Despite millions of job losses and major uncertainty surrounding the COVID-19 outbreak, only 2% of 401(k) or other defined contribution plan participants stopped contributing in the first half of 2020, according to a recent data analysis from the Investment Company Institute, an association of investment funds.
The number is much lower than the 4.9% of participants who had stopped contributing to their retirement plans during the Great Recession and financial crisis.
“This is the remarkable thing about retirement savers — that they’re really long-term focused and they have an ability to stick to the plan paycheck by paycheck,” said Sarah Holden, ICI senior director of retirement and investor research. “They are less worried about short-term fluctuations.”
Another reason for staying the course: Many of these retirement investors never faced unemployment because they are generally higher earners who could work from home.
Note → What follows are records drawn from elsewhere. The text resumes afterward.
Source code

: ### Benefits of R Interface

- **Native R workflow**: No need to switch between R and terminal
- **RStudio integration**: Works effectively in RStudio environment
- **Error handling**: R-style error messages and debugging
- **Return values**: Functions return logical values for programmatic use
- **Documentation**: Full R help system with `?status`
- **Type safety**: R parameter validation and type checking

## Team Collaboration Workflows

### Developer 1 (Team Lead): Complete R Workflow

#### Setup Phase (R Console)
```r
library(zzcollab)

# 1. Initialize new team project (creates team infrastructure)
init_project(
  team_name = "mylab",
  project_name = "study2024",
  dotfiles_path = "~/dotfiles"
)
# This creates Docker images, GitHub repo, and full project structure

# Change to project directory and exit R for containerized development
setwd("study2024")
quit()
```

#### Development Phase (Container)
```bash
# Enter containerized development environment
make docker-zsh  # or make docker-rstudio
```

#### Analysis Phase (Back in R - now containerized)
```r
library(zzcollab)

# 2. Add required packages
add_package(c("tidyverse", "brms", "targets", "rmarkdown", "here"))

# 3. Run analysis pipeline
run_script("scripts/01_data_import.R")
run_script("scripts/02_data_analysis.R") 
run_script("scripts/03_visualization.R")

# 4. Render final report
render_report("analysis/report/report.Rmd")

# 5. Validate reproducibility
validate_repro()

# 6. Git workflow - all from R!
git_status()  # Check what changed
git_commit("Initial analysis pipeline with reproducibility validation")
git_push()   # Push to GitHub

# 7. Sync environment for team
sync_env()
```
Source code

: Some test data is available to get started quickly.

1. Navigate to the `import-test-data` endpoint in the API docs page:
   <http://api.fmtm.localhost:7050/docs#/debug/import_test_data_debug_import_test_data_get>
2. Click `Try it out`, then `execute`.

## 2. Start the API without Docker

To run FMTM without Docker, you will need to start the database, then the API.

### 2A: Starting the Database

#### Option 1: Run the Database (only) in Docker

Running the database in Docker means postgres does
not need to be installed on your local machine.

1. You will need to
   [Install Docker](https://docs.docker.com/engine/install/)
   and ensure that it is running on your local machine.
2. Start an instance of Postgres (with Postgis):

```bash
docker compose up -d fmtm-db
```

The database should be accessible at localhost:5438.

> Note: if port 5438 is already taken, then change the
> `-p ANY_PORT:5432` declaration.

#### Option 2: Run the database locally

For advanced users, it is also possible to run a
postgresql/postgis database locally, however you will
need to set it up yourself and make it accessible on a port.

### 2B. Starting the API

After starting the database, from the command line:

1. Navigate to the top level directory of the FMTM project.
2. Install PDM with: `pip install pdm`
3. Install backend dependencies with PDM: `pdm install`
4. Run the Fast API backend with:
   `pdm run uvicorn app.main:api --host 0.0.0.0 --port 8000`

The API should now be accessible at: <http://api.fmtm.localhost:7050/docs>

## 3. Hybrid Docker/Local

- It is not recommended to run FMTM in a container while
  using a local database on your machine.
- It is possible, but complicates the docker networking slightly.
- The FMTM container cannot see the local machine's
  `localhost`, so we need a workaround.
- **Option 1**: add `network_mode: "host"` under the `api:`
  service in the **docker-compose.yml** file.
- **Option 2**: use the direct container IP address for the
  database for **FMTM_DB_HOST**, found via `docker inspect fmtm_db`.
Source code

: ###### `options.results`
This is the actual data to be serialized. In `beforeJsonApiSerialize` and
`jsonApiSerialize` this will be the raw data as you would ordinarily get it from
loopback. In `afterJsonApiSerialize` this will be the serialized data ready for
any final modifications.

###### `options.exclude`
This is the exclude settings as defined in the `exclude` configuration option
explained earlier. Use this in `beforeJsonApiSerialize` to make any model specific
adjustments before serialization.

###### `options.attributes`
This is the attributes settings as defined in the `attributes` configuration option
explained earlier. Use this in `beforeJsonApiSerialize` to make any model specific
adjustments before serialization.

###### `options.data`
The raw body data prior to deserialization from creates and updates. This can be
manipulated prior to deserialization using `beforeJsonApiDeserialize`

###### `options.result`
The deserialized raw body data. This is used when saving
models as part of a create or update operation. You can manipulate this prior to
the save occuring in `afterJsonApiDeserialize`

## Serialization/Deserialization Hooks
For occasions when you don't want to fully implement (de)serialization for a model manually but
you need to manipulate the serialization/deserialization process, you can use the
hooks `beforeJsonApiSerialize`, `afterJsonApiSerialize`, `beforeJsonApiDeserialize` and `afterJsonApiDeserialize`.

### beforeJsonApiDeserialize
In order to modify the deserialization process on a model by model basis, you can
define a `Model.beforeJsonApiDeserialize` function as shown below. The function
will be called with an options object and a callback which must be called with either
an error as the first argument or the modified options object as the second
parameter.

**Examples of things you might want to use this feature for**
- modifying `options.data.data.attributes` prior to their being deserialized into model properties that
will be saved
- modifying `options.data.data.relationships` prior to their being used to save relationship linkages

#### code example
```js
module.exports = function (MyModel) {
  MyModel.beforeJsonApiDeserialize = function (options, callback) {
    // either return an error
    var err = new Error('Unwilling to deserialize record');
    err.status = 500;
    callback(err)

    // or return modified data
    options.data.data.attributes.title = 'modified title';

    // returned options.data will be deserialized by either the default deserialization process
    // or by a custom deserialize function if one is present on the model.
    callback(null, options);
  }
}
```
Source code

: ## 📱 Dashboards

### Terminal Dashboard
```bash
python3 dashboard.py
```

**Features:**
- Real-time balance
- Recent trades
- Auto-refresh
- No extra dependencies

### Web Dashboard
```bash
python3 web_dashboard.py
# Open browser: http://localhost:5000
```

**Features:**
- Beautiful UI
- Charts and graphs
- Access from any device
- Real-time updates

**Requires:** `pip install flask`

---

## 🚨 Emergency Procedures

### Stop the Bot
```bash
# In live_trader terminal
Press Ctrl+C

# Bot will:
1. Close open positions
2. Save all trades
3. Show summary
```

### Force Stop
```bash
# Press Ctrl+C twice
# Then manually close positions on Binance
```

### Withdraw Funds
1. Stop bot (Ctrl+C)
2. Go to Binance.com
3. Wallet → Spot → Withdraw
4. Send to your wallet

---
“Although the number of layoffs was breathtaking, it was concentrated at first in the service sector,” said Amit Chopra, a certified financial planner at Forefront Wealth Management. “Restaurant employees, barbers and hairdressers, and other businesses like that typically don’t offer their employees a 401(k) plan, and so those who have maintained their jobs have had no reason to lower contributions to their 401(k)s.”
Those who didn’t panic ‘should be in a great position right now’
Despite a volatile stock market — the S&P 500 had dropped 34% on March 23 from its February 19 high, most retirement savers didn’t blink.
The study found just 8.3% of defined contribution participants changed their account balance’s asset allocation, while 5% changed the asset allocation for their contributions. Those who remained invested in stocks saw the markets recover and reaped the gains.
“The stock market is back to all-time highs, so for those of you who did not panic and sell during the pandemic crash should be in a great position right now,” said Luke Lloyd, wealth advisor and investment strategist at Strategic Wealth Partners.
401(k) loan activity edged down in the second quarter
Loan activity also waned in the second quarter, with just 15.6% of participants reporting an outstanding loan, down from 16.3% in the first quarter. That rate is the lowest since the first quarter of 2014.
Part of the drop in loan activity could be because more people opted for a withdrawal after the CARES Act — passed in March — eased early withdrawal restrictions, Holden said. Under the CARES Act, retirement investors could withdraw up to $100,000 for a coronavirus related hardship without the 10% penalty for an early distribution. They also can avoid paying taxes on the withdrawal as long as they pay back the amount within three years.
The study found that 2.9% of plan participants took a coronavirus-related distribution in the first half of the year.
“It’s more like a loan than actual distribution,” Holden said. “Policymakers have recognized we’re in a tough spot. This allows people to access this money that is earmarked for retirement.”